As the show proceeds, John Haldane, Professor of Philosophy at the University of St Andrews, leads a discussion of the role of solitude in the Judeo-Christian tradition. Professor Haldane outlines the attraction of the desert for those seeking solitude. The desert is a place “where one is away from the temptations, the corruptions, the softness, the indulgence of comfort and comfortable society.”
That is to say, the desert acts as a place of purgation, or the entry to the threefold way. The threefold way begins with purgation, proceeds to illumination, and ends with unification. The function of the desert in the prophetic temptation, then, is getting rid of our desires and appetites. “It is a place where life is pared down to the bone. One is removed from the comforts of society and is self-sufficient or dependent in a very primitive way on what is available.”
Professor Lane notes St. John Cassian’s story of a hermit who finds that the desert is not the best place to achieve contemplation, because of the resulting preoccupation with meeting one’s material needs and tendency to marvel at one’s own spiritual achievements. Total isolation may inflate the ego, where remaining in society may counteract that tendency. Thus, solitude may be better achieved in community, where material needs are provided for, and the seeker is more humble.
As usual, I’m not claiming to be the Messiah. Oh no. In that sense, I’m much more like Elijah or John The Baptist, who also went into the desert for forty days and nights yet denied their appearance of the first coming.
But, the stroke ward does serve more than just traditional medical needs, in providing a place of solitude. As in the desert, life is pared down to the bone. One is dependent on what is made available in order to survive. At the same time, one is within a community in the truest sense. A team of nurses and orderlies provide for one’s material needs around the clock. And you’ve got to be humble when you’re wearing a Texas catheter and someone else has to wipe your arse.

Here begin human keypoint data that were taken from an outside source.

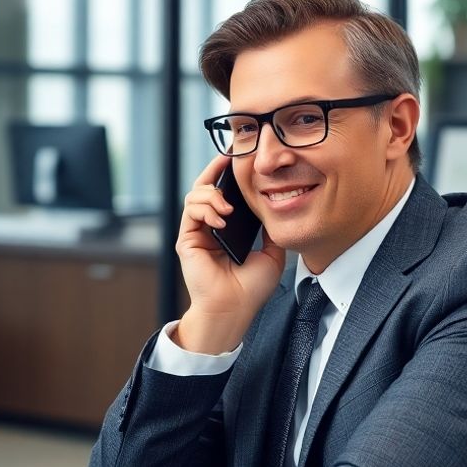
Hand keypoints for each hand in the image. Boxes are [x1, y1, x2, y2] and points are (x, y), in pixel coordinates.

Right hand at [174, 156, 285, 352]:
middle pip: (206, 187)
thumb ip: (270, 229)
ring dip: (212, 194)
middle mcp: (210, 227)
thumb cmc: (251, 288)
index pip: (225, 194)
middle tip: (228, 157)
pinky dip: (205, 208)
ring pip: (195, 195)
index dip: (230, 175)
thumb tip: (279, 207)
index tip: (242, 159)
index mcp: (228, 229)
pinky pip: (191, 212)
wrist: (235, 309)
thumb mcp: (272, 252)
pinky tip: (221, 218)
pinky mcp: (187, 240)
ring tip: (228, 208)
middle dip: (215, 169)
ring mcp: (197, 233)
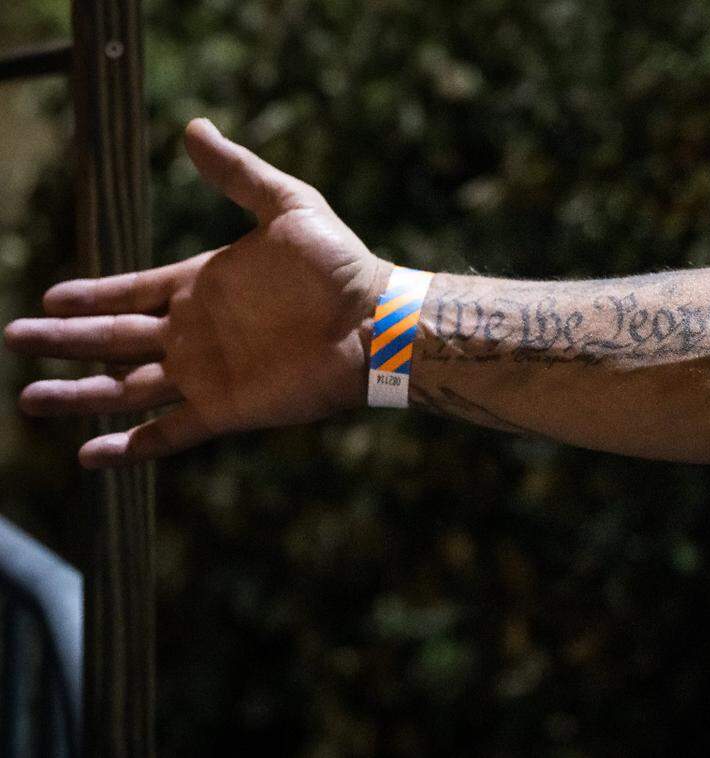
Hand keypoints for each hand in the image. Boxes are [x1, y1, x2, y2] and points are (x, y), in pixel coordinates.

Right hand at [4, 118, 389, 467]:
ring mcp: (206, 373)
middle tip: (14, 340)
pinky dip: (129, 446)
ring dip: (80, 392)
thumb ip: (238, 173)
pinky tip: (89, 454)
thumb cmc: (339, 264)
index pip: (129, 293)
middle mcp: (194, 332)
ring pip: (126, 388)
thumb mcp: (287, 205)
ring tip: (30, 398)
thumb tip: (193, 127)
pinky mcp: (225, 408)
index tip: (49, 298)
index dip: (90, 297)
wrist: (375, 322)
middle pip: (113, 340)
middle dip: (64, 341)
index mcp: (200, 285)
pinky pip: (167, 432)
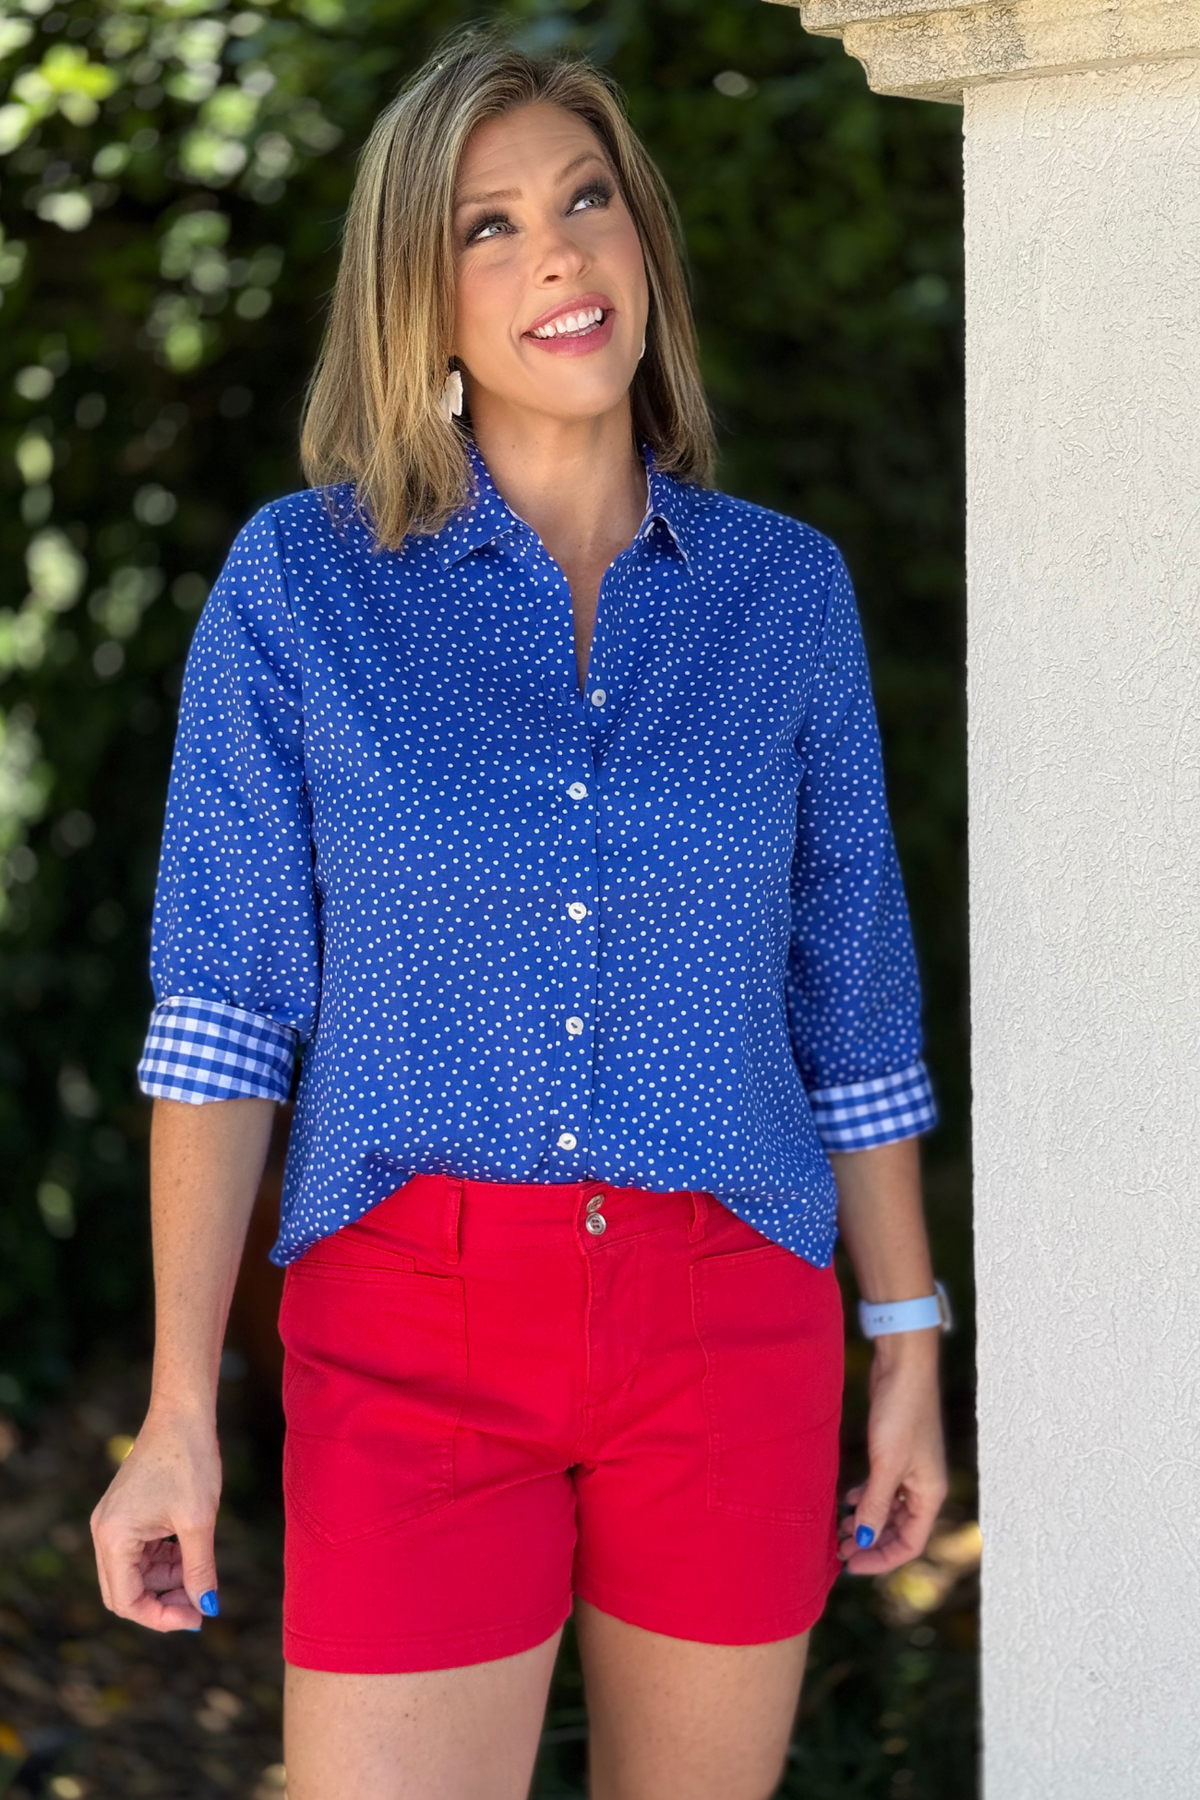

Since it turned out that the function of my contemplation was to find the self, the particular effects of my stroke were — in that sense — beneficial. Unable to maintain short-term memories, I was stripped down to rampaging id. For Justbeginningthesufferinggirlfriendoftheblogbeth, this was a consolation. At this most basic level, stripped of vanity, I was — like many stroke survivors — pretty funny. And shorn of my medium-term history and reliant on others, even my long-estranged wife claimed to have been reintroduced to Nice Guy Ricky.
So, what then, did I discover in solitude? Apparently, I’m a storyteller. But what the story is, I prefer to leave to you.
(The thoughts in this week’s apoplectic.me on the philosophy of solitude are much in debt to the episode of In Our Time linked above. If this post has interested you, I urge you to click through and have a listen. Thanks!)
Spot on Ricky! I can relate, thanks for another great post.
Thank you so much, Greg. I hope the ability to relate means you’re somewhere along Illumination Street and Unification Road. Not that I’m making any grand claims.
I’ll never press-gang anyone into joining the conversation on the blog, but since you’re here…. One of the questions in this week’s Tiny Letter distribution is “Where/when do you do your best thinking?” I’d certainly be interested to know if you have any reflections to add.
Finally, I’m still working through a pile of books which means I haven’t gotten to your sci-fi recommendations yet. It includes a copy of Do Androids Dream Of Electric Sheep?